What you will do: Your answer is the lines from the one that has "Taradale, Calgary Real Estate" through the last line of the records below, retyped exactly and alone.

---------- Exercise materials ----------

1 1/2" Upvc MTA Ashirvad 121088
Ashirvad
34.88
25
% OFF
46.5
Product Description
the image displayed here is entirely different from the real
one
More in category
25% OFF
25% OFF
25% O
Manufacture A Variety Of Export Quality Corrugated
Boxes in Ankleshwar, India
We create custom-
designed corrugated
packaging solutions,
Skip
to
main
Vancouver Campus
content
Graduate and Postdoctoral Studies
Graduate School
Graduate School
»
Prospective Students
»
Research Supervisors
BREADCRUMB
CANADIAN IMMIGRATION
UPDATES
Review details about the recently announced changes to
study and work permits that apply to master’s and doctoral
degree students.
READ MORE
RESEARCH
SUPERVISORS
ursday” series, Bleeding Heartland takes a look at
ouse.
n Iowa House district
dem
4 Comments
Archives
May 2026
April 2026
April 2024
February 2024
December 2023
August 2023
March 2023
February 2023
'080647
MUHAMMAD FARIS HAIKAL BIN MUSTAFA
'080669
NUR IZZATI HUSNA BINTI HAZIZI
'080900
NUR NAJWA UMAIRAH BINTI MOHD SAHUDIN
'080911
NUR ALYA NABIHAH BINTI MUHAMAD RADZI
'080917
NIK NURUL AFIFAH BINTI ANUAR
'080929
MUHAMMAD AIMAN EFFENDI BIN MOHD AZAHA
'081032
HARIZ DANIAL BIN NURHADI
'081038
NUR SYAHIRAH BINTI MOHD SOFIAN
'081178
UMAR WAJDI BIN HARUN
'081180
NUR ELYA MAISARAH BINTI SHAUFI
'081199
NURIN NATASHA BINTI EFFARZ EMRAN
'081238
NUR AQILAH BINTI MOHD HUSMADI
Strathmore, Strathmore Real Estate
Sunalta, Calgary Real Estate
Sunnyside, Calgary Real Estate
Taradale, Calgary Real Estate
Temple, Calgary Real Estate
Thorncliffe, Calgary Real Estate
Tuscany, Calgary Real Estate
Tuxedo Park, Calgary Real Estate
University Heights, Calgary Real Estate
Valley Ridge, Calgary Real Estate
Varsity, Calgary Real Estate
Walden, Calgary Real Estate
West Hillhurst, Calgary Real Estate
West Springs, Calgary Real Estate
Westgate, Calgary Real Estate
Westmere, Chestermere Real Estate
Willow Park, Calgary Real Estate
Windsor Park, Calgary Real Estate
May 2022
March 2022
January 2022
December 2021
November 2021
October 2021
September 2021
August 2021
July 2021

----------

Output for this task:
Taradale, Calgary Real Estate
Temple, Calgary Real Estate
Thorncliffe, Calgary Real Estate
Tuscany, Calgary Real Estate
Tuxedo Park, Calgary Real Estate
University Heights, Calgary Real Estate
Valley Ridge, Calgary Real Estate
Varsity, Calgary Real Estate
Walden, Calgary Real Estate
West Hillhurst, Calgary Real Estate
West Springs, Calgary Real Estate
Westgate, Calgary Real Estate
Westmere, Chestermere Real Estate
Willow Park, Calgary Real Estate
Windsor Park, Calgary Real Estate
May 2022
March 2022
January 2022
December 2021
November 2021
October 2021
September 2021
August 2021
July 2021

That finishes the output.